START RECORDS SHOWN

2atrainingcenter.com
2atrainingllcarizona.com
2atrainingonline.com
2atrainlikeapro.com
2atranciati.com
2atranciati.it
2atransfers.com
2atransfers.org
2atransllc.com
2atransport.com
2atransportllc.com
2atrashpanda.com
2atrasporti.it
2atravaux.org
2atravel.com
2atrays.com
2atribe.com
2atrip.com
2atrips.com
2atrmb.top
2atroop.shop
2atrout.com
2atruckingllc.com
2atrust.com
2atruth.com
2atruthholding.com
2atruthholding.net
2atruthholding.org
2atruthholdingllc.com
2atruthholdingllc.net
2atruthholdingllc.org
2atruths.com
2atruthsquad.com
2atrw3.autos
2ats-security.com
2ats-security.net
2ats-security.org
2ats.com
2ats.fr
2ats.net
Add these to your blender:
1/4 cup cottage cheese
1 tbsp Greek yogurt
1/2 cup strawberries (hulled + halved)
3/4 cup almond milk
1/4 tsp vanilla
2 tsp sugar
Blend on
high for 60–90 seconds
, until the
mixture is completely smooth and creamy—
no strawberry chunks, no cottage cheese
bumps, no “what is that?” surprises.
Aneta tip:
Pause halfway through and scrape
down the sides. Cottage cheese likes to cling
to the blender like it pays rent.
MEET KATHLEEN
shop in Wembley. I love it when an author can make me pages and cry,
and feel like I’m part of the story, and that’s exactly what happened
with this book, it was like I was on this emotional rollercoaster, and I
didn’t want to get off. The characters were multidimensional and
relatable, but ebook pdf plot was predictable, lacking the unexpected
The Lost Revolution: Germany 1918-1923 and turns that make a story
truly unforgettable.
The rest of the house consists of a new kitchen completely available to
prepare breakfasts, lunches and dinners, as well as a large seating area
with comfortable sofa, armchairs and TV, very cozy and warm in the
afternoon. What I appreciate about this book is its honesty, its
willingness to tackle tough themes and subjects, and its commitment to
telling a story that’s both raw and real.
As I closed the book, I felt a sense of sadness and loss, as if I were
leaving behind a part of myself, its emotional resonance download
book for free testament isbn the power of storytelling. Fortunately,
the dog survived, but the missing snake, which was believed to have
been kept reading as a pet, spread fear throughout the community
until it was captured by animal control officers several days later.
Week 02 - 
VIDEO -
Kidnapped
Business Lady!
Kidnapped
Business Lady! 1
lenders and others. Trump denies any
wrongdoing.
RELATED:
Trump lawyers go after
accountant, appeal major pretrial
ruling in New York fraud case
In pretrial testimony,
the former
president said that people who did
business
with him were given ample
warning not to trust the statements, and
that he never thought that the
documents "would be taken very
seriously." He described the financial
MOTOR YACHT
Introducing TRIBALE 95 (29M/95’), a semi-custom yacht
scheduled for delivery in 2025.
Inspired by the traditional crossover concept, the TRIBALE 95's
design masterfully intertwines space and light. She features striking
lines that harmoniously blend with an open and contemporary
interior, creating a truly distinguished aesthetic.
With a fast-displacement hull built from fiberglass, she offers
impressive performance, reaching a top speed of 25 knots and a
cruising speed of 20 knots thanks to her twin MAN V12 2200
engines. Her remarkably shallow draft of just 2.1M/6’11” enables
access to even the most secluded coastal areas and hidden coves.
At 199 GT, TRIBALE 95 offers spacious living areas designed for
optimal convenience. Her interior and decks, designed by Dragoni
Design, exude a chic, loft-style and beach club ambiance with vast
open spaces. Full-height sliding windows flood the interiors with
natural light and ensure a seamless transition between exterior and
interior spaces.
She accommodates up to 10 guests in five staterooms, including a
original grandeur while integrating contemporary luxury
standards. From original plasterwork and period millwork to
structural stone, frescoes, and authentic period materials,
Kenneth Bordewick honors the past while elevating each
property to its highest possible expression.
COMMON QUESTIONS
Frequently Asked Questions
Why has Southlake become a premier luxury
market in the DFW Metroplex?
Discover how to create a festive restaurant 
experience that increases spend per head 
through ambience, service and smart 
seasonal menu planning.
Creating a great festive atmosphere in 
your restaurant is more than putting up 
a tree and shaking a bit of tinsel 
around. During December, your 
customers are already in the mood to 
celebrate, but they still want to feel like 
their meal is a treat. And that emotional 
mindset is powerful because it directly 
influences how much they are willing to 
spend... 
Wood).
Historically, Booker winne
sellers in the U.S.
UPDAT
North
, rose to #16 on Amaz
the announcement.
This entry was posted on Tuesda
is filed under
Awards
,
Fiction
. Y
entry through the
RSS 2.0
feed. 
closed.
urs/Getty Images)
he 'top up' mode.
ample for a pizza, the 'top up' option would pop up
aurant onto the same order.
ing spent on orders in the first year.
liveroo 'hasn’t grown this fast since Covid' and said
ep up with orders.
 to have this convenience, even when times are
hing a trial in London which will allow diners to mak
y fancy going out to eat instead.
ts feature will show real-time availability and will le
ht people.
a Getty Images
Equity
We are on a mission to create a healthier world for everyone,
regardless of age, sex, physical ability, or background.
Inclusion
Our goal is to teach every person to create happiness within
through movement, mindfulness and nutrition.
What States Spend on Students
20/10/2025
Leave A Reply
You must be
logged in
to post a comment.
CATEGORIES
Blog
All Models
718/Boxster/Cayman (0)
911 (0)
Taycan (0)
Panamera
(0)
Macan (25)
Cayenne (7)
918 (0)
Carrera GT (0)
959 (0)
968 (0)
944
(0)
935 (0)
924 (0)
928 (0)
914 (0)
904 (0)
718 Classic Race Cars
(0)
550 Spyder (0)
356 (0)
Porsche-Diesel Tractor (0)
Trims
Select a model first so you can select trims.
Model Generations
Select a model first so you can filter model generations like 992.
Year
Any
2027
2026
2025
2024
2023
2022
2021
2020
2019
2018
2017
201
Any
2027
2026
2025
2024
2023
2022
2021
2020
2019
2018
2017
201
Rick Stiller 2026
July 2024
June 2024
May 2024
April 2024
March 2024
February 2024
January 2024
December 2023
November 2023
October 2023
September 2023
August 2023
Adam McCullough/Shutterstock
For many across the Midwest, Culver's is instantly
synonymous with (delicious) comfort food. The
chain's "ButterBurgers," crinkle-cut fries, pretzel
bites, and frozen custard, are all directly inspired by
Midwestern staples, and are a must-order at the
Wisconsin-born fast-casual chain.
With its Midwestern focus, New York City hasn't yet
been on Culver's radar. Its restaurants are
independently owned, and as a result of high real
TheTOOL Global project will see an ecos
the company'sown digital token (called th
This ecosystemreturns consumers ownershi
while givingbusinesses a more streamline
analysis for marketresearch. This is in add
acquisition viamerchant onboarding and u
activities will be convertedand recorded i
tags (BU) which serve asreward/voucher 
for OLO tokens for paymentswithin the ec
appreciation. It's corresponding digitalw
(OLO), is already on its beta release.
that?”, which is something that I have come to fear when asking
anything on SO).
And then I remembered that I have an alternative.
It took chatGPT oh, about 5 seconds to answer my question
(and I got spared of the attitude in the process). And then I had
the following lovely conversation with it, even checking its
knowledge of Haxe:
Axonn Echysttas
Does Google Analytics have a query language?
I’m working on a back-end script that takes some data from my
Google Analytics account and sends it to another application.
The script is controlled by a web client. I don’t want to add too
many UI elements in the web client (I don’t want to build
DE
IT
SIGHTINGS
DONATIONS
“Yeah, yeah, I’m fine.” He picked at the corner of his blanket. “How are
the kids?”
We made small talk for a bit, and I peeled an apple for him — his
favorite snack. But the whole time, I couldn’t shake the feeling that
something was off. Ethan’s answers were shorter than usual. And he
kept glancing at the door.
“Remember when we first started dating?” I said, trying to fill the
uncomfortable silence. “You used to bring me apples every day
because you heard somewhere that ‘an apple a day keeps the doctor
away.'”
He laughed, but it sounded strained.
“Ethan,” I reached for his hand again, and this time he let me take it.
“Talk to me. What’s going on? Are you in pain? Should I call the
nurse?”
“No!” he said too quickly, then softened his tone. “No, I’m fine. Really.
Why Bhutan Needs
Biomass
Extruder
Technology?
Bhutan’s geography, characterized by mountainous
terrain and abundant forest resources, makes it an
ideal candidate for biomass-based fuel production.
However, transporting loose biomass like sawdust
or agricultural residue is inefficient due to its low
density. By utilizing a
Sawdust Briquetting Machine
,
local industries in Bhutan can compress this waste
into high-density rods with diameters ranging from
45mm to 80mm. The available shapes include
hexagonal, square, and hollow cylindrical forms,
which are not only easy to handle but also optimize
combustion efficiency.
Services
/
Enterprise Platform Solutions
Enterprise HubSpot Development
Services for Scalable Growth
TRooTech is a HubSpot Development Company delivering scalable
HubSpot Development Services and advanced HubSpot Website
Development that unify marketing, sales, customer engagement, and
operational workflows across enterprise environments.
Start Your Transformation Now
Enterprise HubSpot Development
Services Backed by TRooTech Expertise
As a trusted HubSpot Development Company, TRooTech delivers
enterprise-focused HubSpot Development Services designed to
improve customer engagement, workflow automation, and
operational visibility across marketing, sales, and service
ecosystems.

END RECORDS SHOWN

### TASK ITEM
One number and nothing else is the answer: how many lines of the material include "already".

### TASK ANSWER
2